All such approvals will be reported to the Committee at its next scheduled
meeting. The approval of a non-audit service to be performed by the outside
auditors shall be disclosed to investors in a timely manner in accordance with
Section l0A and the rules and regulations thereunder.

         The Committee will require the outside auditors to certify annually
that they are in compliance with all applicable legal and regulatory
requirements, including those addressing rotation of lead and concurring
partners, provisions of prohibited services, document retention, and the
submission of timely reports.

         The Committee will prohibit management from hiring as a manager
overseeing financial reporting matters of the Company any person who was
employed by the outside auditors and was the lead partner, concurring partner,
or any other member of the audit engagement team who provided audit, review or
attest services for the Company within the one-year period preceding the
commencement of the audit of the current fiscal year's financial statements.

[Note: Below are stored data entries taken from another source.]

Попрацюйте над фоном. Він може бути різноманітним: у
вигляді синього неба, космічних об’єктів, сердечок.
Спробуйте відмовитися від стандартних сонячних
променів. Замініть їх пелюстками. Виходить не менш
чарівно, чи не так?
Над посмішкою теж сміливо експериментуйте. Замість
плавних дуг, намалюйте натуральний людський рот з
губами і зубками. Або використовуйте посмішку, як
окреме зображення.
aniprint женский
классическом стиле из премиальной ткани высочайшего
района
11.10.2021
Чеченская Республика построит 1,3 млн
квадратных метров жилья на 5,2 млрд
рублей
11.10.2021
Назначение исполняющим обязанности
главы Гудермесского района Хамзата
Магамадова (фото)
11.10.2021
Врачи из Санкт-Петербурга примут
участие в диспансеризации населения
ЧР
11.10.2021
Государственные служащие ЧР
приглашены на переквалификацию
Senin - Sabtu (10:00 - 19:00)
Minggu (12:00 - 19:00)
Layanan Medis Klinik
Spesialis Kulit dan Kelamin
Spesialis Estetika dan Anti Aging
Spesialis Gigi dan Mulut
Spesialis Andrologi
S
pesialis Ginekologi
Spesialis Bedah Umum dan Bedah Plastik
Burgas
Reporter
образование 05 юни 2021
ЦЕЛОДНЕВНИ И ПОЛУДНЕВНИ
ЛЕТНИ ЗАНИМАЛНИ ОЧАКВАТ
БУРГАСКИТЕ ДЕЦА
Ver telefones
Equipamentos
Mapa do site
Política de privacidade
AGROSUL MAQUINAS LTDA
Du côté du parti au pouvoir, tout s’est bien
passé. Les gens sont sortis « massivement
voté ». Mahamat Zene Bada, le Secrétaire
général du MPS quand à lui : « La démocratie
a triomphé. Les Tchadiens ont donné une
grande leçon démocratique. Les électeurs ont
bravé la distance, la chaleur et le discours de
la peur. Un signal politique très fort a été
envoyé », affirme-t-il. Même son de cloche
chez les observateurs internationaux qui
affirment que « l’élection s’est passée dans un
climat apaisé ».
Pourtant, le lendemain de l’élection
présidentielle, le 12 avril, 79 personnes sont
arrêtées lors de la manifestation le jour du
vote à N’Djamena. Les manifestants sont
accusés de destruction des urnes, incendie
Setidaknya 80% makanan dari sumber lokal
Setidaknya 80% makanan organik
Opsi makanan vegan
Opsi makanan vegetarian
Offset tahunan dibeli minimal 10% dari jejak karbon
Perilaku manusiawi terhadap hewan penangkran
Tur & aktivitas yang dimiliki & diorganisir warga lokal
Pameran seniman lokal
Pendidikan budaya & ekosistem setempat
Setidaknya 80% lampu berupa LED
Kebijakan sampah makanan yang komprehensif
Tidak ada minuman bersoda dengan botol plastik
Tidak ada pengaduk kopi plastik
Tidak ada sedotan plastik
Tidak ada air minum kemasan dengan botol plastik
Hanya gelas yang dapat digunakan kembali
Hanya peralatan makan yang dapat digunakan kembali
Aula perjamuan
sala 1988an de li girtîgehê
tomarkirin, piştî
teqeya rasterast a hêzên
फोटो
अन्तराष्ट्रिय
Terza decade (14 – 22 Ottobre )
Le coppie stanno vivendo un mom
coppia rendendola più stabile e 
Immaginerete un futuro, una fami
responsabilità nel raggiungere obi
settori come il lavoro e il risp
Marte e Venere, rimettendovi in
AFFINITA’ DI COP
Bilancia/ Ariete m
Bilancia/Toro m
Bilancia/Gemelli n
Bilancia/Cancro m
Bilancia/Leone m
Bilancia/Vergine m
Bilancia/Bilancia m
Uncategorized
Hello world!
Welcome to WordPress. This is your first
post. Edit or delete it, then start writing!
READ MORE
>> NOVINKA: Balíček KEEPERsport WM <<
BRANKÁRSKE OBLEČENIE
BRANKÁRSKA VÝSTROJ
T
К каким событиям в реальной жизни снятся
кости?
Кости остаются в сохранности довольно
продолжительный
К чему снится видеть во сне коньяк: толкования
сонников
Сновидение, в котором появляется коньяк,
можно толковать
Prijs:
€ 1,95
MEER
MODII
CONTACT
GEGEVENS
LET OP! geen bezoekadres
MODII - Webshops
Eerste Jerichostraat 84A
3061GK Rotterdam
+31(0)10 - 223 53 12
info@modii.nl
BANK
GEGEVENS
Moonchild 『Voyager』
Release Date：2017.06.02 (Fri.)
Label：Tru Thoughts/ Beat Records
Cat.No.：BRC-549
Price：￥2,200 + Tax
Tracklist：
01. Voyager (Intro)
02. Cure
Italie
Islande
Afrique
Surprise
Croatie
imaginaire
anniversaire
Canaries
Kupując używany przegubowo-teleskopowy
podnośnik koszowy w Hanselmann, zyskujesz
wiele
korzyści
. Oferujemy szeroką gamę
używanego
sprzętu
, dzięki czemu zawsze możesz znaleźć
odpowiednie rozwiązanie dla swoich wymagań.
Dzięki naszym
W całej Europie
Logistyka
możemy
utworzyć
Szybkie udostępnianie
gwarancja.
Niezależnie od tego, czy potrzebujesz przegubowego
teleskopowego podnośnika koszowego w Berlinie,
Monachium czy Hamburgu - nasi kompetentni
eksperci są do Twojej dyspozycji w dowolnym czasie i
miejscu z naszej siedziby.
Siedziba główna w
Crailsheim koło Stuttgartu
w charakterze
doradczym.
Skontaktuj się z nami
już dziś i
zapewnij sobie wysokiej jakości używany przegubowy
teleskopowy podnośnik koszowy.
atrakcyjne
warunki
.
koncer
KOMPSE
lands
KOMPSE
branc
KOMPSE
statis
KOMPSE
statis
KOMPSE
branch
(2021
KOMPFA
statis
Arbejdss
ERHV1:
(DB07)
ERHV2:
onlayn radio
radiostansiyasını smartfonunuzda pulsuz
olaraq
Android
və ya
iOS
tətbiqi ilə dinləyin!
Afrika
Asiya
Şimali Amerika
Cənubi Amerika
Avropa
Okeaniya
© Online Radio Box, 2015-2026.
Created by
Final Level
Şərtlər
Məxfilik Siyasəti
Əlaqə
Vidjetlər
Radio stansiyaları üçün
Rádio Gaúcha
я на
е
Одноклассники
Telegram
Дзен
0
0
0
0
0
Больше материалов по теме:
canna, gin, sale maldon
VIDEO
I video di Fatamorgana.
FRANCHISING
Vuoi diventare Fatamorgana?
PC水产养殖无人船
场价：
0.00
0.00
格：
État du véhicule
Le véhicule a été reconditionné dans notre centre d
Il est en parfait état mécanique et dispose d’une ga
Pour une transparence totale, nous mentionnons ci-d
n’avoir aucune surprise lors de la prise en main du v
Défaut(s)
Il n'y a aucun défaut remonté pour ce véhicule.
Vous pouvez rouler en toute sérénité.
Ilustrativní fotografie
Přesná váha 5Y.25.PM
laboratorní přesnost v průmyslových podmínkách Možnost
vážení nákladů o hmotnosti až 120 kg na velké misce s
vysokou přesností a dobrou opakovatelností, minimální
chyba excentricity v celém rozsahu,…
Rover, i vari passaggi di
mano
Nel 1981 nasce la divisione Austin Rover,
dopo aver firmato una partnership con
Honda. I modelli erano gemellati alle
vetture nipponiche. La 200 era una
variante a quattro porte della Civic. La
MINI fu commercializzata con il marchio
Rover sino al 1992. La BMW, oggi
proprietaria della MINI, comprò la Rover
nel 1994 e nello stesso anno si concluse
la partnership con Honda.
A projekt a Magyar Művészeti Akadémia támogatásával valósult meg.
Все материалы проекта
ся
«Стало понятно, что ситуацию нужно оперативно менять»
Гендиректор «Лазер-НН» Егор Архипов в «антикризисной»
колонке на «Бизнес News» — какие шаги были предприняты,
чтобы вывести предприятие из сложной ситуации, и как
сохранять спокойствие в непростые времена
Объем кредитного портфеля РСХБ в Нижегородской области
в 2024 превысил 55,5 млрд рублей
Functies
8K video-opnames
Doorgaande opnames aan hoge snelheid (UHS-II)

                                      A-2




ATTORNEYS

         The Committee will review and discuss any reports received from
attorneys with respect to apparent or possible securities law violations and/or
breaches of fiduciary duties which were reported to the Chief Executive Officer
and not resolved to the satisfaction of the reporting attorney.

GENERAL

         The Committee, the outside auditors and the audits of the Company's
financial statements must comply in all respects with the provisions of Section
l0A and the rules and regulations thereunder.

MEETINGS

         The Committee is to meet at least four (4) times each fiscal year and
as often as necessary to fulfill its duties and responsibilities. The Committee
will report to the Board on at least an annual basis and as many more times as
the Committee or the Board deems necessary.

ATTENDANCE

         Members of the Committee are to be present at all meetings. As
necessary or desirable, the Chairman may request that members of management and
representatives of the outside auditors be present at meetings of the Committee.